EXTRACT:
I would introduce to you this Logic Probe, a complete instrument. It is simple but effective to measure digital logic levels 0 (zero) and 1 (one), both TTL and CMOS technology; the maximum accepted level is 10 volts but CMOS can reach up to 18 volts you would avoid. To use it just connect the Mini USB wire with black 'crocodile' clamp to the GND of your circuit and touch the probe where you want to know the logical level (in the same circuit) and look at the corresponding LED that will light up.

Usually with Arduino and similar microcontrollers as ATtiny used in this project, we find TTL at 3.3v and 5.0v where the 'zero' and 'one' logical levels are the same: from 0.0 to 0.8v is considered as 0 (LOW) and from 2.0 to 3.3 up to 5.0v is considered as 1 (HIGH); between 0.8 and 2.0 is considered UNDEFINED.

REQUIRED WORK:
(1) Answer from the logic probe description:
(a) What is the maximum voltage level the probe accepts?
(b) To what should the black crocodile clamp be connected?
(c) Which voltage range is considered UNDEFINED?
(2) Carry the logic probe description forward from its final sentence, keeping the same voice.

INFORMATION SUPPLIED:

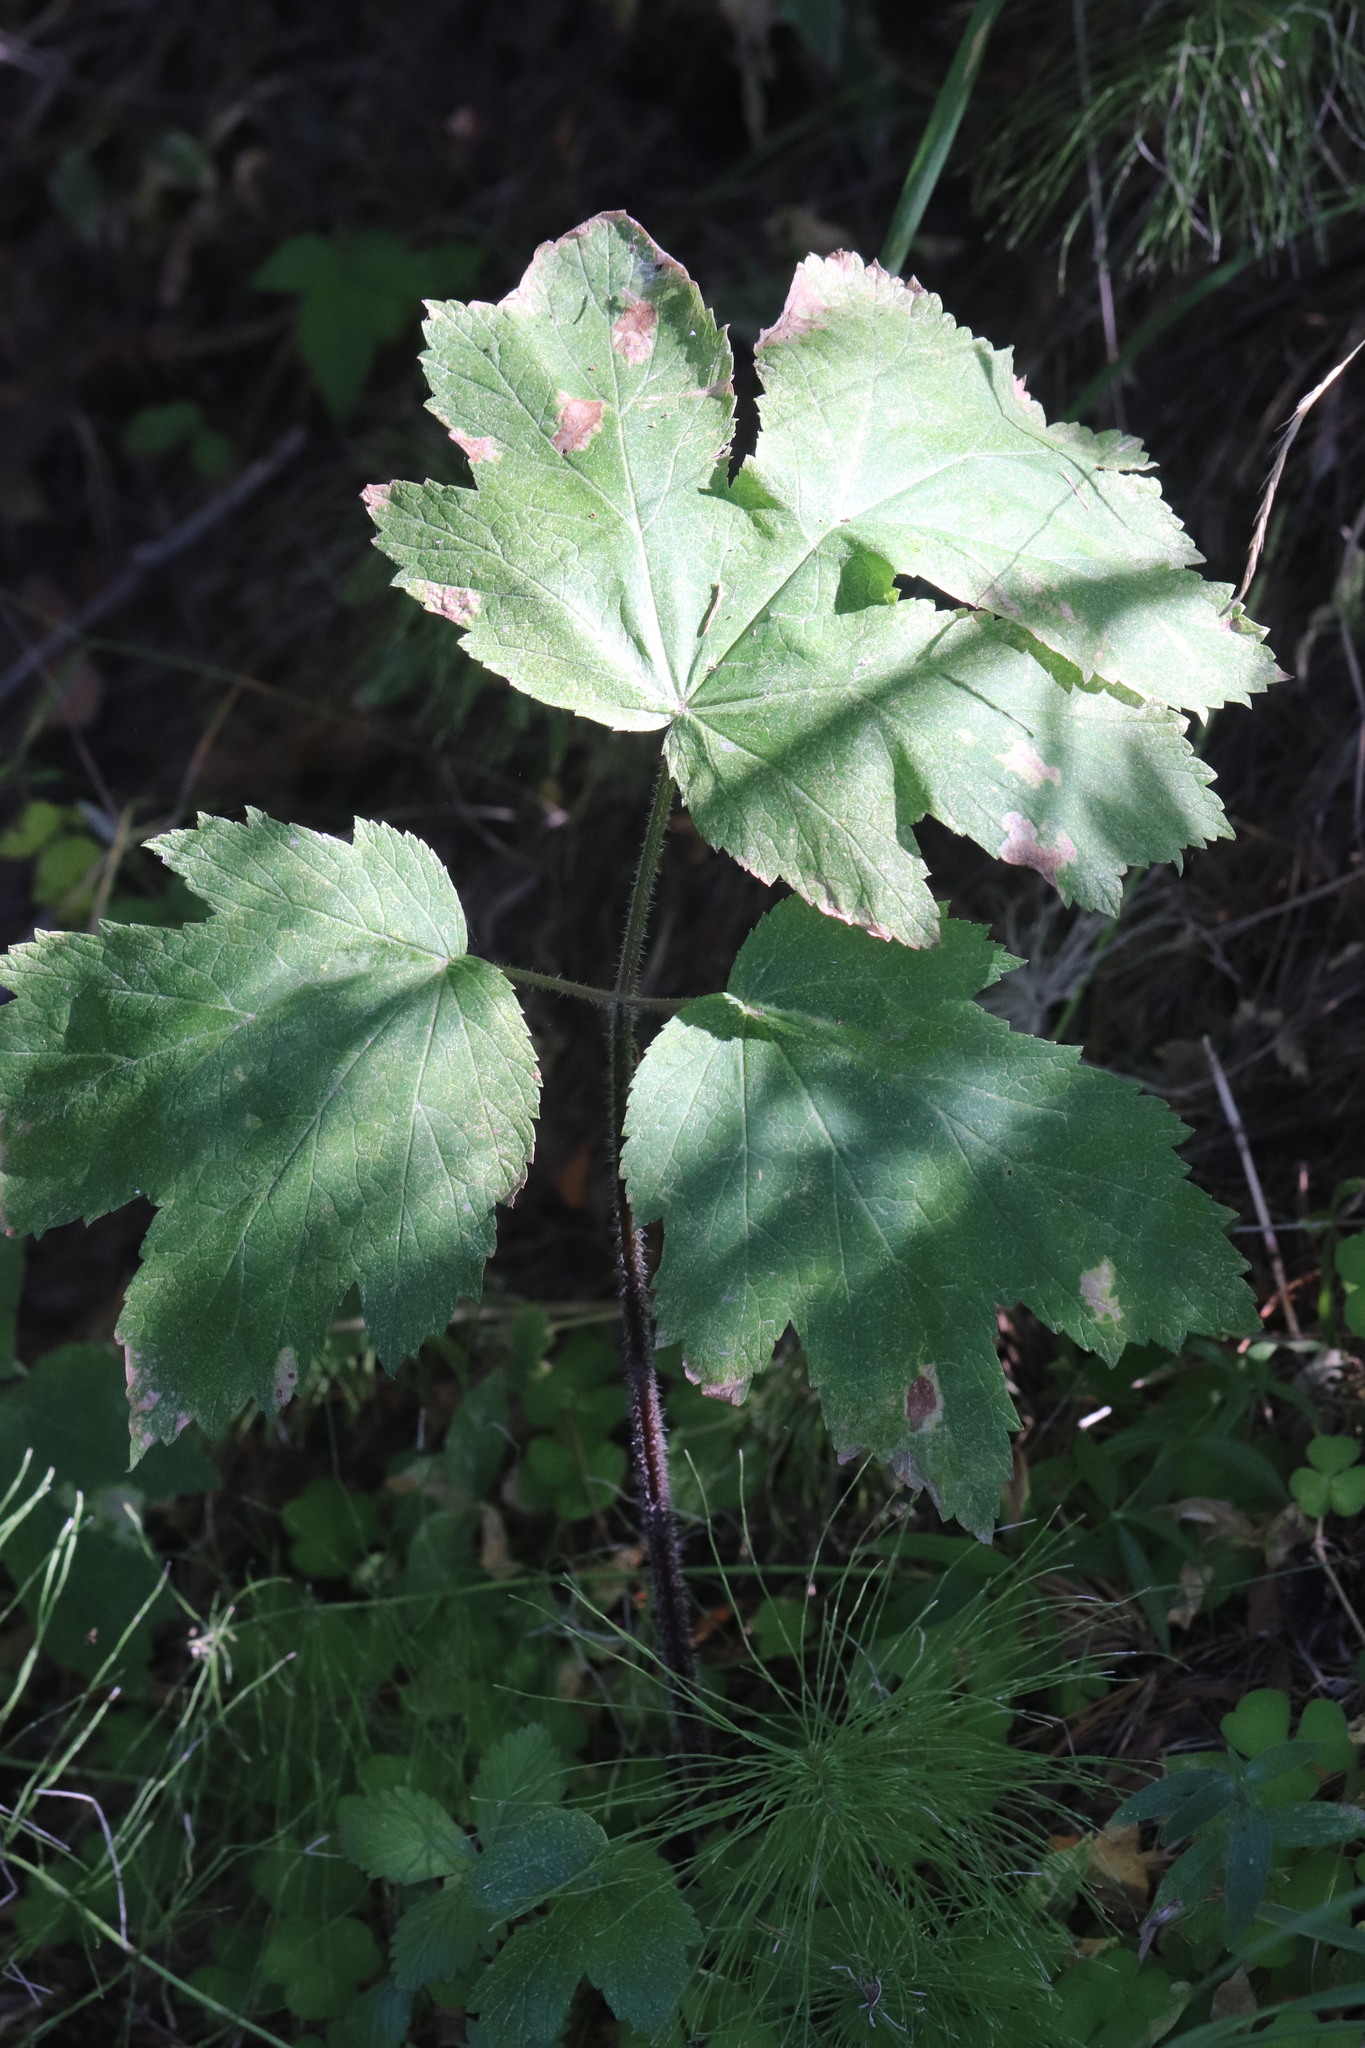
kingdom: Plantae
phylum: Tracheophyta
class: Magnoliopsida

ANSWERS PROVIDED:
(1)
(a) 10 volts.
(b) The GND of the circuit being tested.
(c) Between 0.8 and 2.0 volts.

(2)
On of the three LEDs will light up at each corresponding level:

• TTL levels, both 3.3 and 5.0 volts:

low=blue <= 0.8v

high=red > 2.0v

undefined=yellow >0.8v <= 2.0v

• CMOS levels, up to 18 volts (here the limit is 10 volts):

low=blue <= 1.5v

high=red > 3.5v

undefined=yellow >1.5v <= 3.5v

### Components List (MCU small board):

• MCU ATtiny 1614 SMD
• Mini USB female PCB SMD connector
• 2 x SMD capacitors 100nF
• SMD Resistor 270 Ohm
• SMD red LED
• SMD 662k voltage regulator to 3.3v
• 16 x strip line thin pins 0.6mm diameter
• Double faced SMD PCB

### Components List (main board):

• Sliding switch on/off
• 6 x 10k Ohm 1/4W Resistors 1%
• 5k6 Ohm 1/4W Resistor
• 22 Ohm 1/4W Resistor
• 5k Ohm 1/4W Resistor 1%
• 3 x 150 Ohm Resistor
• 15 Ohm 1W Resistor
• BC337 NPN Transistor
• Axicom SMD 3.0v Relay
• 1N4148 Diod
• Ceramic Capacitor 100nF
• Push Button normally open
• Red LED 5mm
• Blue LED 5mm
• Yellow LED 5mm
• 300mA/h 3.7v 1s Lipo Battery
• Small Plastic box (see 3D project below)
• Metal Probe
• around 20 copper 0.6 small rivets (for pass through holes)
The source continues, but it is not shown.